Hello,
I have been selected as the Routing Directorate reviewer for this draft. The
Routing Directorate seeks to review all routing or routing-related drafts as
they pass through IETF last call and IESG review. The purpose of the review is
to provide assistance to the Routing ADs. For more information about the
Routing Directorate, please see
http://www.ietf.org/iesg/directorate/routing.html
Although these comments are primarily for the use of the Routing ADs, it would
be helpful if you could consider them along with any other IETF Last Call
comments that you receive, and strive to resolve them through discussion or by
updating the draft.
Document: draft-ietf-grow-ope-reqs-for-bgp-error-handling-05.txt
Reviewer: Geoff Huston
Review Date: 11 September 2012
IETF LC End Date: 13 September 2012
Intended Status: Informational
Summary:
I have some major concerns about this document that I think should be resolved
before publication. I also have some minor concerns here that also relate to
the manner of expression of these requirements. I do not have major concerns
about the technical content of the requirements described in this document.
Comments:
This document is not clearly written and difficult to understand.

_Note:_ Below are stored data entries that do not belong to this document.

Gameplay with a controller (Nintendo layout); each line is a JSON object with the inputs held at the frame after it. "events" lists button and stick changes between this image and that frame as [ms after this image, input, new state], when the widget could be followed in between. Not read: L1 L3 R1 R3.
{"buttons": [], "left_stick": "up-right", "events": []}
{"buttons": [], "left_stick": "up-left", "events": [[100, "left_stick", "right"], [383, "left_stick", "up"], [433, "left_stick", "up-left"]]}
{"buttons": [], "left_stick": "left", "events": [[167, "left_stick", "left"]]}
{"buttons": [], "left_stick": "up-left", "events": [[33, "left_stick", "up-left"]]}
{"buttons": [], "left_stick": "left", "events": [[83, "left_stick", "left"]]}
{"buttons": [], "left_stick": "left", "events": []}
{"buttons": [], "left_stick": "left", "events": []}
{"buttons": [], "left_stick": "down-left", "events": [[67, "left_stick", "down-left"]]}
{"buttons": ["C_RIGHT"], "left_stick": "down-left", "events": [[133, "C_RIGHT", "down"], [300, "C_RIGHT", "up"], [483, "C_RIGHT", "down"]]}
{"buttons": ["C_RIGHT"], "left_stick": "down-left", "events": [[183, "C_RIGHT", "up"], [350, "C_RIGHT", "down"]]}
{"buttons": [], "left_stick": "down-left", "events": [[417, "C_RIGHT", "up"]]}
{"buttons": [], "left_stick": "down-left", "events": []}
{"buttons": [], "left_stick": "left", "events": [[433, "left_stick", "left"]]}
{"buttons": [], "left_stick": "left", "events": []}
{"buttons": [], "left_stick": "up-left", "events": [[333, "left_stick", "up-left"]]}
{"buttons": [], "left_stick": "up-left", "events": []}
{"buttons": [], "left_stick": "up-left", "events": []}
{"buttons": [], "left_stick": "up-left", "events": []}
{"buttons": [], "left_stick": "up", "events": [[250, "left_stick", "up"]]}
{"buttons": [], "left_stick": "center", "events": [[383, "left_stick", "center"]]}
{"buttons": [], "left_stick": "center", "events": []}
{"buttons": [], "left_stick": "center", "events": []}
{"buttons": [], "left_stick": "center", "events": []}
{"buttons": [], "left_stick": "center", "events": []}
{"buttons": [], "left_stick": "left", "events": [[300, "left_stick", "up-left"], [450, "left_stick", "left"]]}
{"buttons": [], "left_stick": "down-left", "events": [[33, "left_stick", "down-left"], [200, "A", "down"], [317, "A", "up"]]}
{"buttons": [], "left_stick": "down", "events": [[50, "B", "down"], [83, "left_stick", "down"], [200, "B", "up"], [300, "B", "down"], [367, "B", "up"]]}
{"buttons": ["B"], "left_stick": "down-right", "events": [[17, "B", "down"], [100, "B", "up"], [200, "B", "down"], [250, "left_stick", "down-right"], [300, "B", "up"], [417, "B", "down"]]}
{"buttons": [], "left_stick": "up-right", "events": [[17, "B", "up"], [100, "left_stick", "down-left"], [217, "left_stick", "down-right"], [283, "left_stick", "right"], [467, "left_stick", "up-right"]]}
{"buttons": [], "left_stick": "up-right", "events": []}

The requirements are scattered across voluminous text, which is unhelpful. I
would've preferred to read a document which managed to enumerate the same
requirements in under 8 pages of text, while the current count of 28 pages
appears to be consumed by prolix and repetitive text that contributes neither
to the precision of the description of the requirements, nor to the description
of the rationale for the requirements.
At its current length, and with its density of expression and level of
repetition I would suggest that's its utility to future readers is
unfortunately compromised. This is a shame, as within this is a well-considered
set of operational requirements for BGP error handling buried within this
document.
Major Issues:
There is a major issue here in terms of the overall readability and a lack in
conciseness in expression and clear structuring of the subject material in an
organised and coherent manner.
More specifically, I take issue with the classification approach used in
Section 2, and I am of the opinion that it chould be rewritten to aid clarity
and readability. I find it confusing to see "Critical" and "Semantic" error
classifications. It would make more sense to me to call these categories
"Critical" and "Non-Critical". I would also suggest to use this classification
to define the proposed handling - i.e. Critical Errors are such that the BGP
message framing has been lost, and it is necessary to restart the session or
undertake some other error handling mechanism that would re-establish BGP
message framing, and Non-Critical Errors are such that BGP message framing has
NOT been lost, and the error recovery process can be managed though various
forms of local actions and potentially some form of additional BGP
protocol-level interaction that would not require a session tear-down to repair.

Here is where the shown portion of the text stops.